** SUA TAREFA **
Transcreva literalmente a parte do texto sobre a praça junto ao Palácio do Vaticano que começa em "Não se formam" e segue até "notícias sobre ele.".

Não se formam essas multidões compactas de nossos dias, mas rodinhas, pois as pessoas ainda têm muita personalidade.
Percebe-se que todos falam baixo. Seria um desrespeito haver ali um vendedor de balas, um jornaleiro ou qualquer outro elemento que levasse os presentes a pensar em algo que não fosse isto: o Vigário de Cristo está muito doente e, de uma hora para outra, serão dadas notícias sobre ele.
Veem-se, dos dois lados, os locais de onde parte a colunata de Bernini. À direita encontra-se o Palácio do Vaticano, e é junto a uma dessas janelas que o desenlace está se dando, os últimos momentos de um pontificado, de uma vida e de um capítulo da História estão escoando. Todo o mundo confabula…
Como não poderia deixar de ser, na praça aparecem várias batinas, traje muito característico do tipo de padre comum naquele tempo, experiente e compenetrado de sua missão. No primeiro plano há um padre que está indo embora. Trata-se de um homem alto, corpulento, com passo decidido, sério, portando um grande chapéu e aparentando uma idade avançada, uma venerabilidade acompanhada de uma espécie de maturidade que se prolonga. A alma é provecta de antiguidade, e o corpo, decidido e forte. O sacerdote se retira imerso em seus pensamentos.

** INFORMAÇÕES **
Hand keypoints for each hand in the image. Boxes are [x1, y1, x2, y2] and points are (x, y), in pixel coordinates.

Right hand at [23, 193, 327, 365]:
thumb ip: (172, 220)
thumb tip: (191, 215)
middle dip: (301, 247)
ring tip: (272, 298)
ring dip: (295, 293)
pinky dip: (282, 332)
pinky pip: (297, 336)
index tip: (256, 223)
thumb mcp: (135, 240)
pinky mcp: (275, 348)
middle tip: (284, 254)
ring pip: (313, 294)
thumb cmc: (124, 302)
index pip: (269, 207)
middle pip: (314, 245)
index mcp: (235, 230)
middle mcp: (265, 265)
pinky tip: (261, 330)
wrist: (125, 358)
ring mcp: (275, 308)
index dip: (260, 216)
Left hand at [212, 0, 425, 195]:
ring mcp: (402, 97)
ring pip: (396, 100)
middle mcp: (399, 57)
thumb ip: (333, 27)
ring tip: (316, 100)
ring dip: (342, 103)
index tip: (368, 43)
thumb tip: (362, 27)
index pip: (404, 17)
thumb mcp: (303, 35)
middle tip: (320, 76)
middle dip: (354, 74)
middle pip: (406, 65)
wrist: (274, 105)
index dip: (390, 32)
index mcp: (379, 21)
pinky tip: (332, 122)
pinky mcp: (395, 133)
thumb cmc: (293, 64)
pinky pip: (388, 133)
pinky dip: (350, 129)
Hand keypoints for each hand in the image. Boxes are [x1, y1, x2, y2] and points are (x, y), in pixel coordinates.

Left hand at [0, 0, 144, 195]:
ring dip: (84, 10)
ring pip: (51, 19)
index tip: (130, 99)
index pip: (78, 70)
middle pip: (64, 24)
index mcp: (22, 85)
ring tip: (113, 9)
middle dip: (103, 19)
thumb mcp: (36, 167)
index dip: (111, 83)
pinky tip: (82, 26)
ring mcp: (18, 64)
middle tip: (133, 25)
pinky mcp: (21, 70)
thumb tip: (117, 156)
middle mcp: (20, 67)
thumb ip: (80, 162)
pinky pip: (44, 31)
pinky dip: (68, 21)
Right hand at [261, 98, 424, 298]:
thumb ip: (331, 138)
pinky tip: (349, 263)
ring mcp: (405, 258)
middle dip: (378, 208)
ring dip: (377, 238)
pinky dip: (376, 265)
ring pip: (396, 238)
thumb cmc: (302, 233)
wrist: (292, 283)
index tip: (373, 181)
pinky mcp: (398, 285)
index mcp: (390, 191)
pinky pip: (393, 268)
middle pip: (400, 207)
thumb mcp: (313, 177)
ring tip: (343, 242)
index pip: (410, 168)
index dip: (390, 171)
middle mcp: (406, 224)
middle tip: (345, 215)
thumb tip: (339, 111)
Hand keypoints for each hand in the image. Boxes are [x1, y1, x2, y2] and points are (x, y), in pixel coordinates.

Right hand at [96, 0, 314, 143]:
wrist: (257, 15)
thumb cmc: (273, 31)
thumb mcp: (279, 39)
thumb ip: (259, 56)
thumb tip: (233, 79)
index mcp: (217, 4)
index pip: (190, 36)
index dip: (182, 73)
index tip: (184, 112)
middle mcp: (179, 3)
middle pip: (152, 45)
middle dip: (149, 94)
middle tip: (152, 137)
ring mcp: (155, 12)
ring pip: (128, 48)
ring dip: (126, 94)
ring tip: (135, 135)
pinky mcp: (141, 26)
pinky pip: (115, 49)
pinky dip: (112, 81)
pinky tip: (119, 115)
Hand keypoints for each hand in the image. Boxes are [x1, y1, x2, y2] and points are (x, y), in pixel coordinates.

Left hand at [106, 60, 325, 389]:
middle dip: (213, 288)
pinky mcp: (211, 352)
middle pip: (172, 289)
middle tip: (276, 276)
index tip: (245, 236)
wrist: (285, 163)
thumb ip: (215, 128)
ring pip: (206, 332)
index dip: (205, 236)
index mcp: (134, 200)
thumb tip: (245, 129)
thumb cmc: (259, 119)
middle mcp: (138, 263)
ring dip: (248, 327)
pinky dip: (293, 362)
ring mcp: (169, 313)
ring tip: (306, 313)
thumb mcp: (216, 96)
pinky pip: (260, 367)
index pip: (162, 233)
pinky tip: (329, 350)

---

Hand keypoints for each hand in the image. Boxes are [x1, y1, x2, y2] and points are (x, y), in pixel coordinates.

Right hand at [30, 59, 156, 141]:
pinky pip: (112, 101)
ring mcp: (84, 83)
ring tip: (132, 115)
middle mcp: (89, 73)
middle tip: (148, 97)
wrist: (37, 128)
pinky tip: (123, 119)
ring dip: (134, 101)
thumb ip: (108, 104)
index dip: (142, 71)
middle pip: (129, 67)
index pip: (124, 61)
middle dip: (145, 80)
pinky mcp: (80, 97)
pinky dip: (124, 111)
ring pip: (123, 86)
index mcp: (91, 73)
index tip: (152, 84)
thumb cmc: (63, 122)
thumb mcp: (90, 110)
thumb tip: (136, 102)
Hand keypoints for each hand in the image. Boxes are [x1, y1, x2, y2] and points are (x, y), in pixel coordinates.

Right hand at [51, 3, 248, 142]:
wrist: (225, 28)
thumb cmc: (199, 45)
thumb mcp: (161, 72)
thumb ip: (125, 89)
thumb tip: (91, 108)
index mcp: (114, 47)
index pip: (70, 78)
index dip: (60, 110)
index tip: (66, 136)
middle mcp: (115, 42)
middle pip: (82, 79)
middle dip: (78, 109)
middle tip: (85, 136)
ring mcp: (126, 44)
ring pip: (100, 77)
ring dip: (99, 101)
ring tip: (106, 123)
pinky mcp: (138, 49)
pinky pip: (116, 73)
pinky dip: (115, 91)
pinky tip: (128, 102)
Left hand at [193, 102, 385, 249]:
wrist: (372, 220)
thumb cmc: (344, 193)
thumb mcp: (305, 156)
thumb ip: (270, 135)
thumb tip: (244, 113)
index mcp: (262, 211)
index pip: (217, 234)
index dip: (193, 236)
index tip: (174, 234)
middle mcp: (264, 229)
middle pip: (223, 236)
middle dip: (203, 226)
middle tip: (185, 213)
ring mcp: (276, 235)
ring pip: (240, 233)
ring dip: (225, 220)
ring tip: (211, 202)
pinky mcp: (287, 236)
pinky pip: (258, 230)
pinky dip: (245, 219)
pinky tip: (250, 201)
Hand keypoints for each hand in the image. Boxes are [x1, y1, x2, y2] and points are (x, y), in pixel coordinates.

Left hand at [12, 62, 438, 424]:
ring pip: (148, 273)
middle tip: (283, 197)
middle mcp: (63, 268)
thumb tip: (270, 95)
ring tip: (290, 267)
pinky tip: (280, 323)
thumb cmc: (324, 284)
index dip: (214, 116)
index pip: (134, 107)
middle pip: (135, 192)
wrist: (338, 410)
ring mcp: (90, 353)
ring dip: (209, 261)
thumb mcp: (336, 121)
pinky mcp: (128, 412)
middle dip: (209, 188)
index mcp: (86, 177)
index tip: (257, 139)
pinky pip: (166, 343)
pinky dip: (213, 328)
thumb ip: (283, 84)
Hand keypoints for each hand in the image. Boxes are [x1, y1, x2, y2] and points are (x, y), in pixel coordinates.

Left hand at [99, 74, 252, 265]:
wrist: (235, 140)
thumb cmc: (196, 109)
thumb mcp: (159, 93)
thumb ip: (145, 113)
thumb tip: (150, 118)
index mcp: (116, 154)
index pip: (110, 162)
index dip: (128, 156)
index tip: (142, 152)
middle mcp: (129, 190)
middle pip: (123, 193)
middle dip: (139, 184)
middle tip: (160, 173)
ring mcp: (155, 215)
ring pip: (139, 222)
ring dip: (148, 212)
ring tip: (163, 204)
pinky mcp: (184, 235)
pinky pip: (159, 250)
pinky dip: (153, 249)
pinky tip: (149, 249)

==

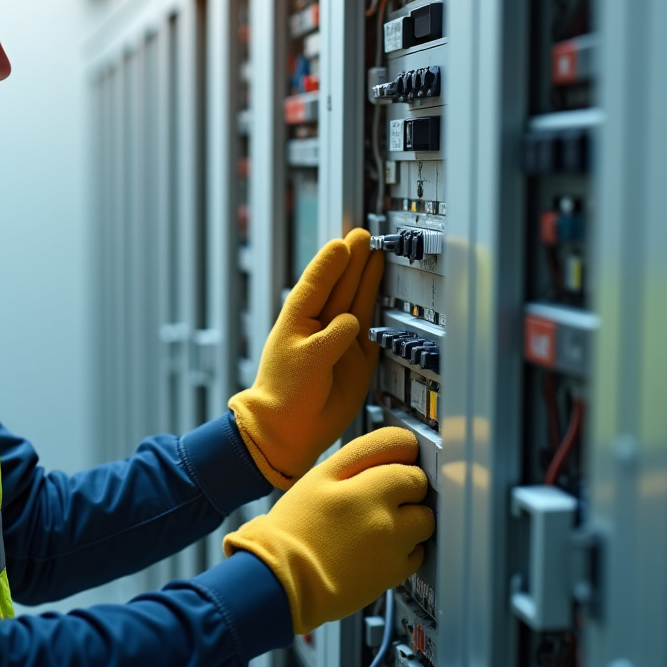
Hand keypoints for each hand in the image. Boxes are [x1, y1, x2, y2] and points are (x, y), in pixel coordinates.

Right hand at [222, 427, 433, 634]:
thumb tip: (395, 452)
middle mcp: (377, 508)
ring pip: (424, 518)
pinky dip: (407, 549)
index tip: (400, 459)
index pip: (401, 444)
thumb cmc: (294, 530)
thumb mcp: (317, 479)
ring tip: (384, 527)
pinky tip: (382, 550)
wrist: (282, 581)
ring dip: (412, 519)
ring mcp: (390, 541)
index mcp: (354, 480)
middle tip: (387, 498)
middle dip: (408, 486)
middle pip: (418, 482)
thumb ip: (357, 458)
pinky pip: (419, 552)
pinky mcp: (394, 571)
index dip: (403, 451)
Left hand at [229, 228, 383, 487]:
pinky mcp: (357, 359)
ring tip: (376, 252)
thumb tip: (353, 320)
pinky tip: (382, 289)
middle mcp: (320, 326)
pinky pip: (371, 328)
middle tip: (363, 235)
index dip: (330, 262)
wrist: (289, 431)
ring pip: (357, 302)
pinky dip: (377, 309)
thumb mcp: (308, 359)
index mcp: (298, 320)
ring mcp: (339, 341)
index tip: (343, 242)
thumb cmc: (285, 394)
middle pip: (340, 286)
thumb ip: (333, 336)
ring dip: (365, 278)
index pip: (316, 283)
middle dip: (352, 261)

** EXERCÍCIO RESOLVIDO **
Não se formam essas multidões compactas de nossos dias, mas rodinhas, pois as pessoas ainda têm muita personalidade.
Percebe-se que todos falam baixo. Seria um desrespeito haver ali um vendedor de balas, um jornaleiro ou qualquer outro elemento que levasse os presentes a pensar em algo que não fosse isto: o Vigário de Cristo está muito doente e, de uma hora para outra, serão dadas notícias sobre ele.